§ RECORDS:
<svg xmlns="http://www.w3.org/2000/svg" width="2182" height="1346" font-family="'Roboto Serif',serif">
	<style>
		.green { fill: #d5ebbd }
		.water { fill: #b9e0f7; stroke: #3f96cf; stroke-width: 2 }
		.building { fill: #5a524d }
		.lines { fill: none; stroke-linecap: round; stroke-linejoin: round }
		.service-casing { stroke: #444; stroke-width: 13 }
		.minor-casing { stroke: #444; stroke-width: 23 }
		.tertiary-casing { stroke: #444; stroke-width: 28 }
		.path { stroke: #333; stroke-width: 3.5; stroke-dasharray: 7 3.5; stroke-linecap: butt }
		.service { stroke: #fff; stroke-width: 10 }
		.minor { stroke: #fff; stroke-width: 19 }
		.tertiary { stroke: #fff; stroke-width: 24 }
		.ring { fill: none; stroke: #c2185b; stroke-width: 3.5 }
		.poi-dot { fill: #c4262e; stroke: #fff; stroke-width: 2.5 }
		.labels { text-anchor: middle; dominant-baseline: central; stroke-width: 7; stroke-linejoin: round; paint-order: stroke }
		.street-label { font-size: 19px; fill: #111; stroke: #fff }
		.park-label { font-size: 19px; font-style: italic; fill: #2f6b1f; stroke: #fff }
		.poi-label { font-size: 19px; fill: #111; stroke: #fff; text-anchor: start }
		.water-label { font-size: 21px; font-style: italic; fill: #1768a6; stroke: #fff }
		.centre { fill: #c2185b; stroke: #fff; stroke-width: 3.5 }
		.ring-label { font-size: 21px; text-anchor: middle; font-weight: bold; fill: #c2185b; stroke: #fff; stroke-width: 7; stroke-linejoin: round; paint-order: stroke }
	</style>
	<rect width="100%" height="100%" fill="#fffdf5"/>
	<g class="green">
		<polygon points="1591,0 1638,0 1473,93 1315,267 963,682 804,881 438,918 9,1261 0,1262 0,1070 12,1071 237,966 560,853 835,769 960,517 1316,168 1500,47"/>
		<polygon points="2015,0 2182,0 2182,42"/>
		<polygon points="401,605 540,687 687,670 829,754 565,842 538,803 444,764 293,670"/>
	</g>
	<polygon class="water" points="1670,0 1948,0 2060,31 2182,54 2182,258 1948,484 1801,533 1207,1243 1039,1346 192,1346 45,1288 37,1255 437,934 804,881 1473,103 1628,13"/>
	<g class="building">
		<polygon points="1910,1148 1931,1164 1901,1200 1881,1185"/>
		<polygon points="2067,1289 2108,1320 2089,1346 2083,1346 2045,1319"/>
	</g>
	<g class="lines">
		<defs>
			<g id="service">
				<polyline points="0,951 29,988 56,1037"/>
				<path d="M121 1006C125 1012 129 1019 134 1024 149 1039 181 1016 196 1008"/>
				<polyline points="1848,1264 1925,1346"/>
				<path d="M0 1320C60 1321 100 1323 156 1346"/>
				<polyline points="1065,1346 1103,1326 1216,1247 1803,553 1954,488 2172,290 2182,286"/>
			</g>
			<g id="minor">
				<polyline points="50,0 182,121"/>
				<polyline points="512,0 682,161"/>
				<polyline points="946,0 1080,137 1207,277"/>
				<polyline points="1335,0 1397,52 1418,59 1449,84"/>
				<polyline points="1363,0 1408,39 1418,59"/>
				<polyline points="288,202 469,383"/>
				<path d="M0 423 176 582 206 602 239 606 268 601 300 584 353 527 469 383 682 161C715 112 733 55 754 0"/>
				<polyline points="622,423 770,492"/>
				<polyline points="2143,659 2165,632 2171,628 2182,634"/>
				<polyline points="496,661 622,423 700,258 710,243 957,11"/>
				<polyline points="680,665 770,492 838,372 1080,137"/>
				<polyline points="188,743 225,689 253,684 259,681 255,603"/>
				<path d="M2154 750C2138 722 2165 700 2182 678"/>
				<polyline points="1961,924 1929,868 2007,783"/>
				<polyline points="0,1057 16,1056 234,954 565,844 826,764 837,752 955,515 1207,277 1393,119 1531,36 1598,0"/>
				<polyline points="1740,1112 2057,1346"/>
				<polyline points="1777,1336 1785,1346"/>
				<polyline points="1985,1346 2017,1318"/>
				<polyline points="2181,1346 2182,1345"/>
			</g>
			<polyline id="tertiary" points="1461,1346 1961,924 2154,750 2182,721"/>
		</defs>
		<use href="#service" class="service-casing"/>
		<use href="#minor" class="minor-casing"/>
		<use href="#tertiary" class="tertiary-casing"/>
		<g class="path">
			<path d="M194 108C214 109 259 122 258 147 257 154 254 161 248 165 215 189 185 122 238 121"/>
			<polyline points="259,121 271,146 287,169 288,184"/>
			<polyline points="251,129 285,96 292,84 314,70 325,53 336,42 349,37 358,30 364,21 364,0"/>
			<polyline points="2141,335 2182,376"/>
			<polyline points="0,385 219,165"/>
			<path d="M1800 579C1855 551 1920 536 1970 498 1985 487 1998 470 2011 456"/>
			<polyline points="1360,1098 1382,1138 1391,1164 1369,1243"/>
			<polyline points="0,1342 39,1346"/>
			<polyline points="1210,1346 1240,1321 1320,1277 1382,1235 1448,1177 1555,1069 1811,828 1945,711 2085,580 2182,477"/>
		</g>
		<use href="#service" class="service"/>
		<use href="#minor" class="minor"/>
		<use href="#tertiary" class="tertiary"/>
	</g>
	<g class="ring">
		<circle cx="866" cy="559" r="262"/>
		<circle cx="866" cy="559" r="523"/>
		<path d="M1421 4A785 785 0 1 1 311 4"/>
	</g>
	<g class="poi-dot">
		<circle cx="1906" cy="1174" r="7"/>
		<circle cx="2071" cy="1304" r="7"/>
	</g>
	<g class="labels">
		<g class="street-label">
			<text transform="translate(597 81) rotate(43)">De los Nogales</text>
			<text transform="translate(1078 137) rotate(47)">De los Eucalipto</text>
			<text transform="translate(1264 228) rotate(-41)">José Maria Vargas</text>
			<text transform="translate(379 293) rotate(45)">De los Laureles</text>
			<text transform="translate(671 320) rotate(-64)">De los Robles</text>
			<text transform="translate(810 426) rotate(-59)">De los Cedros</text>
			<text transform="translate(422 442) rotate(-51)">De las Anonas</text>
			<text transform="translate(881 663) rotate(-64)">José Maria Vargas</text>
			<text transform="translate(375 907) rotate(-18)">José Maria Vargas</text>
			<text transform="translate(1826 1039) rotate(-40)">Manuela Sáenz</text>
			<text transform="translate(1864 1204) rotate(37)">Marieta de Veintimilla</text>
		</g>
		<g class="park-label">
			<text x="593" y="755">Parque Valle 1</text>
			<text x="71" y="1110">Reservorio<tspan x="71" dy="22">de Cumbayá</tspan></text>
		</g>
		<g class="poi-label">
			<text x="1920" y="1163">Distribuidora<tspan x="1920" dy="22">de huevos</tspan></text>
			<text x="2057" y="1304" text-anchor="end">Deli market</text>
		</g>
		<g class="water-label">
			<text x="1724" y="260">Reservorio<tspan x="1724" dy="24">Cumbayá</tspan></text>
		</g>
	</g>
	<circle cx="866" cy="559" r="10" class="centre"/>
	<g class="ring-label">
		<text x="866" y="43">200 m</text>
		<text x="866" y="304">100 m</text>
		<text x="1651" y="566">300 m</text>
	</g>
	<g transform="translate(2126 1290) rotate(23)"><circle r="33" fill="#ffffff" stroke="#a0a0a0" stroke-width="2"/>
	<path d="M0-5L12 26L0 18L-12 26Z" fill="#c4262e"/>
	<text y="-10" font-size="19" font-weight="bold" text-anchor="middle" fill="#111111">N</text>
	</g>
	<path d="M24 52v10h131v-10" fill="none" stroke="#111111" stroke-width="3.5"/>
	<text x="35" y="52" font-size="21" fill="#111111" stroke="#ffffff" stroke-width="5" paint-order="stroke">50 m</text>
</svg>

§ EXERCISE BRIEF:
Would you repeat the records above without any changes?

§ OUTPUT FOR THIS TASK:
<svg xmlns="http://www.w3.org/2000/svg" width="2182" height="1346" font-family="'Roboto Serif',serif">
	<style>
		.green { fill: #d5ebbd }
		.water { fill: #b9e0f7; stroke: #3f96cf; stroke-width: 2 }
		.building { fill: #5a524d }
		.lines { fill: none; stroke-linecap: round; stroke-linejoin: round }
		.service-casing { stroke: #444; stroke-width: 13 }
		.minor-casing { stroke: #444; stroke-width: 23 }
		.tertiary-casing { stroke: #444; stroke-width: 28 }
		.path { stroke: #333; stroke-width: 3.5; stroke-dasharray: 7 3.5; stroke-linecap: butt }
		.service { stroke: #fff; stroke-width: 10 }
		.minor { stroke: #fff; stroke-width: 19 }
		.tertiary { stroke: #fff; stroke-width: 24 }
		.ring { fill: none; stroke: #c2185b; stroke-width: 3.5 }
		.poi-dot { fill: #c4262e; stroke: #fff; stroke-width: 2.5 }
		.labels { text-anchor: middle; dominant-baseline: central; stroke-width: 7; stroke-linejoin: round; paint-order: stroke }
		.street-label { font-size: 19px; fill: #111; stroke: #fff }
		.park-label { font-size: 19px; font-style: italic; fill: #2f6b1f; stroke: #fff }
		.poi-label { font-size: 19px; fill: #111; stroke: #fff; text-anchor: start }
		.water-label { font-size: 21px; font-style: italic; fill: #1768a6; stroke: #fff }
		.centre { fill: #c2185b; stroke: #fff; stroke-width: 3.5 }
		.ring-label { font-size: 21px; text-anchor: middle; font-weight: bold; fill: #c2185b; stroke: #fff; stroke-width: 7; stroke-linejoin: round; paint-order: stroke }
	</style>
	<rect width="100%" height="100%" fill="#fffdf5"/>
	<g class="green">
		<polygon points="1591,0 1638,0 1473,93 1315,267 963,682 804,881 438,918 9,1261 0,1262 0,1070 12,1071 237,966 560,853 835,769 960,517 1316,168 1500,47"/>
		<polygon points="2015,0 2182,0 2182,42"/>
		<polygon points="401,605 540,687 687,670 829,754 565,842 538,803 444,764 293,670"/>
	</g>
	<polygon class="water" points="1670,0 1948,0 2060,31 2182,54 2182,258 1948,484 1801,533 1207,1243 1039,1346 192,1346 45,1288 37,1255 437,934 804,881 1473,103 1628,13"/>
	<g class="building">
		<polygon points="1910,1148 1931,1164 1901,1200 1881,1185"/>
		<polygon points="2067,1289 2108,1320 2089,1346 2083,1346 2045,1319"/>
	</g>
	<g class="lines">
		<defs>
			<g id="service">
				<polyline points="0,951 29,988 56,1037"/>
				<path d="M121 1006C125 1012 129 1019 134 1024 149 1039 181 1016 196 1008"/>
				<polyline points="1848,1264 1925,1346"/>
				<path d="M0 1320C60 1321 100 1323 156 1346"/>
				<polyline points="1065,1346 1103,1326 1216,1247 1803,553 1954,488 2172,290 2182,286"/>
			</g>
			<g id="minor">
				<polyline points="50,0 182,121"/>
				<polyline points="512,0 682,161"/>
				<polyline points="946,0 1080,137 1207,277"/>
				<polyline points="1335,0 1397,52 1418,59 1449,84"/>
				<polyline points="1363,0 1408,39 1418,59"/>
				<polyline points="288,202 469,383"/>
				<path d="M0 423 176 582 206 602 239 606 268 601 300 584 353 527 469 383 682 161C715 112 733 55 754 0"/>
				<polyline points="622,423 770,492"/>
				<polyline points="2143,659 2165,632 2171,628 2182,634"/>
				<polyline points="496,661 622,423 700,258 710,243 957,11"/>
				<polyline points="680,665 770,492 838,372 1080,137"/>
				<polyline points="188,743 225,689 253,684 259,681 255,603"/>
				<path d="M2154 750C2138 722 2165 700 2182 678"/>
				<polyline points="1961,924 1929,868 2007,783"/>
				<polyline points="0,1057 16,1056 234,954 565,844 826,764 837,752 955,515 1207,277 1393,119 1531,36 1598,0"/>
				<polyline points="1740,1112 2057,1346"/>
				<polyline points="1777,1336 1785,1346"/>
				<polyline points="1985,1346 2017,1318"/>
				<polyline points="2181,1346 2182,1345"/>
			</g>
			<polyline id="tertiary" points="1461,1346 1961,924 2154,750 2182,721"/>
		</defs>
		<use href="#service" class="service-casing"/>
		<use href="#minor" class="minor-casing"/>
		<use href="#tertiary" class="tertiary-casing"/>
		<g class="path">
			<path d="M194 108C214 109 259 122 258 147 257 154 254 161 248 165 215 189 185 122 238 121"/>
			<polyline points="259,121 271,146 287,169 288,184"/>
			<polyline points="251,129 285,96 292,84 314,70 325,53 336,42 349,37 358,30 364,21 364,0"/>
			<polyline points="2141,335 2182,376"/>
			<polyline points="0,385 219,165"/>
			<path d="M1800 579C1855 551 1920 536 1970 498 1985 487 1998 470 2011 456"/>
			<polyline points="1360,1098 1382,1138 1391,1164 1369,1243"/>
			<polyline points="0,1342 39,1346"/>
			<polyline points="1210,1346 1240,1321 1320,1277 1382,1235 1448,1177 1555,1069 1811,828 1945,711 2085,580 2182,477"/>
		</g>
		<use href="#service" class="service"/>
		<use href="#minor" class="minor"/>
		<use href="#tertiary" class="tertiary"/>
	</g>
	<g class="ring">
		<circle cx="866" cy="559" r="262"/>
		<circle cx="866" cy="559" r="523"/>
		<path d="M1421 4A785 785 0 1 1 311 4"/>
	</g>
	<g class="poi-dot">
		<circle cx="1906" cy="1174" r="7"/>
		<circle cx="2071" cy="1304" r="7"/>
	</g>
	<g class="labels">
		<g class="street-label">
			<text transform="translate(597 81) rotate(43)">De los Nogales</text>
			<text transform="translate(1078 137) rotate(47)">De los Eucalipto</text>
			<text transform="translate(1264 228) rotate(-41)">José Maria Vargas</text>
			<text transform="translate(379 293) rotate(45)">De los Laureles</text>
			<text transform="translate(671 320) rotate(-64)">De los Robles</text>
			<text transform="translate(810 426) rotate(-59)">De los Cedros</text>
			<text transform="translate(422 442) rotate(-51)">De las Anonas</text>
			<text transform="translate(881 663) rotate(-64)">José Maria Vargas</text>
			<text transform="translate(375 907) rotate(-18)">José Maria Vargas</text>
			<text transform="translate(1826 1039) rotate(-40)">Manuela Sáenz</text>
			<text transform="translate(1864 1204) rotate(37)">Marieta de Veintimilla</text>
		</g>
		<g class="park-label">
			<text x="593" y="755">Parque Valle 1</text>
			<text x="71" y="1110">Reservorio<tspan x="71" dy="22">de Cumbayá</tspan></text>
		</g>
		<g class="poi-label">
			<text x="1920" y="1163">Distribuidora<tspan x="1920" dy="22">de huevos</tspan></text>
			<text x="2057" y="1304" text-anchor="end">Deli market</text>
		</g>
		<g class="water-label">
			<text x="1724" y="260">Reservorio<tspan x="1724" dy="24">Cumbayá</tspan></text>
		</g>
	</g>
	<circle cx="866" cy="559" r="10" class="centre"/>
	<g class="ring-label">
		<text x="866" y="43">200 m</text>
		<text x="866" y="304">100 m</text>
		<text x="1651" y="566">300 m</text>
	</g>
	<g transform="translate(2126 1290) rotate(23)"><circle r="33" fill="#ffffff" stroke="#a0a0a0" stroke-width="2"/>
	<path d="M0-5L12 26L0 18L-12 26Z" fill="#c4262e"/>
	<text y="-10" font-size="19" font-weight="bold" text-anchor="middle" fill="#111111">N</text>
	</g>
	<path d="M24 52v10h131v-10" fill="none" stroke="#111111" stroke-width="3.5"/>
	<text x="35" y="52" font-size="21" fill="#111111" stroke="#ffffff" stroke-width="5" paint-order="stroke">50 m</text>
</svg>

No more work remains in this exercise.